Ye. I find it insane that it is faster to look in the paper book register and find the correct page then search their crappy ebooks. I have timed it. The ebook experience is abyssal.


> More importantly, allow me to retire from having to write the tools that bypass your restrictions.

FFS PLEASE! I waste so much of my life fighting DRM and anti-RE measures. It's so infinitely frustrating to fight against stuff that shouldn't exist in the first place. Someone wasted their time to waste my time and in the end we end up exactly in the same spot.


No, you don't wind up in the same spot. Most customers aren't like you, and don't waste their time fighting DRM and anti-RE measures: they just put up with the BS and pay through the nose for it. So the publishers profit handsomely, and the people they employ to write all that BS get paid too. The customers of all the ebooks get shafted, but they don't care about that, and they certainly don't care that they made your life harder so they could make more profit.


Yep. Unfortunately, the someone in question was paid in money, rather than respect, which puts food on the table for them.

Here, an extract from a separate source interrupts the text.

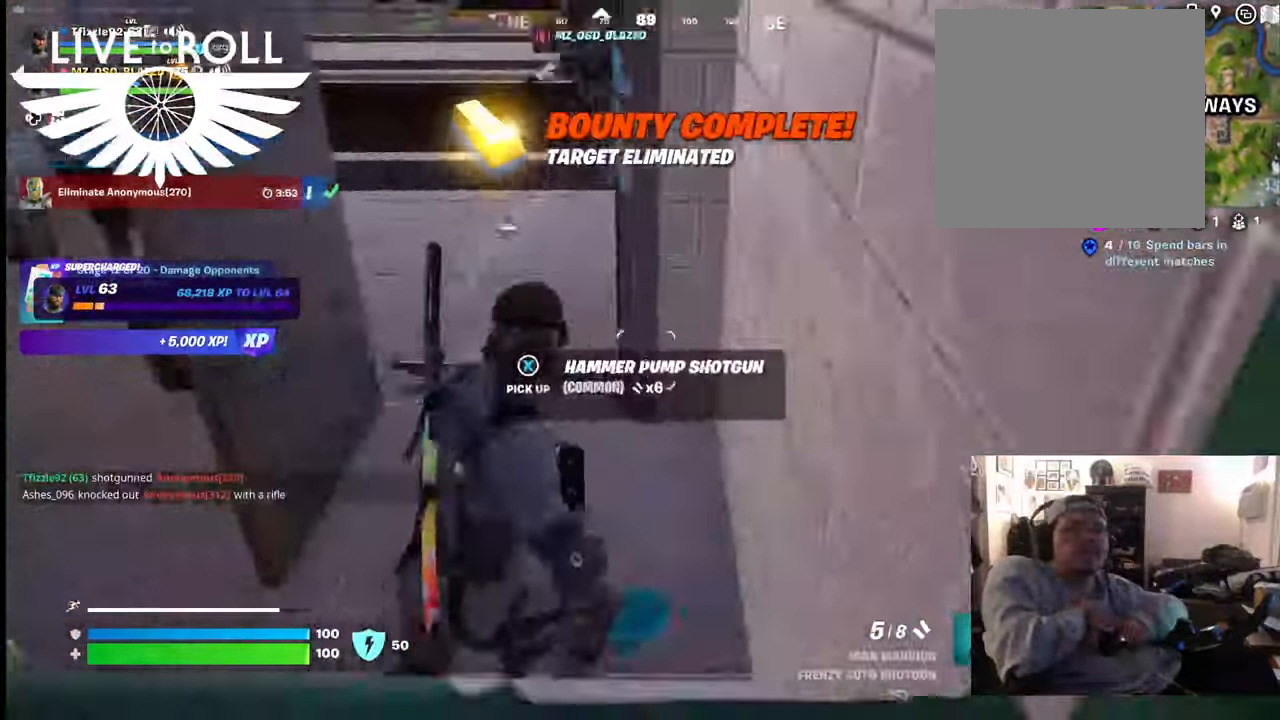
{"buttons": [], "left_stick": "up-left", "right_stick": "center", "events": [[134, "left_stick", "center"], [434, "left_stick", "up-left"], [500, "right_stick", "center"]]}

I'm flabbergasted by a digital-only edition being $82. That's a price I'd find step even for print. I paid less than that for the print+digital combination of The Art of Computer Programming Volume 4B.

$82 and being forced into a time-limited web viewer. That's just... what's the market for that?


Textbooks are a lot more work to prepare than people think, and the market is in the thousands. Especially specialist textbooks like this require the input of many upper-middle class professionals who aren't exactly cheap - much like software.

I mean, how much time do you think it would cost to prepare a 400 page textbook on Amazon AWS, with curated examples and training exercises? How many man-hours of senior engineering talent would be required? How many copies could you realistically sell?

Some textbook authors have previously posted on HN that the money is terrible in technical books, and the biggest benefit has just been credibility that the authors can use to sell themselves as consultants.


The issue here is that publishers are raking up all the money and not even providing a good service anymore. The physical quality of my recent books, the formatting of the ebooks and the typesetting has gone downhill in the last 10 years or so. Books prices are still high, publisher profits are skyrocketing and quality of product goes down. It is time to setup a new way to support writters for publishing their books that doesn't involve those scammers. Not every writer can do their own typesetting and distribution.


20 years ago, most engineering textbooks were about $100 in the US. I discovered they sell them cheaper in Europe, and the cost to buy from Europe + shipping was still a lot cheaper.


Almost all the non-major online ebook viewers are like that.

Some of them would obfuscate the image resources, but that's about it.

Big players typically have something "better". Bookwalker (a Japanese ebook vendor) has the most complicated viewers in my experience, and it always convert all the text to image on server side before serving. (And it obfuscates the images on server side too, so you have to reverse this process yourself if you want to download them).


Reverse-engineering Japanese ebook DRM is much more fun than English. You run into all sorts of mistaken cryptography assumptions, fun exploits, obfuscation etc. Hint for bookwalker: check out the app


> it always convert all the text to image on server side before serving.

It probably easy to recover to absolute precision with OpenAI-like models. I bet using AI could help a lot with recovering books in the future.


BookWalker generally don't have exclusive rights to their books, so just buy from other place instead.

On books that they do have exclusivity, though, people are doing exactly that, OCR the book and recreate the EPUB.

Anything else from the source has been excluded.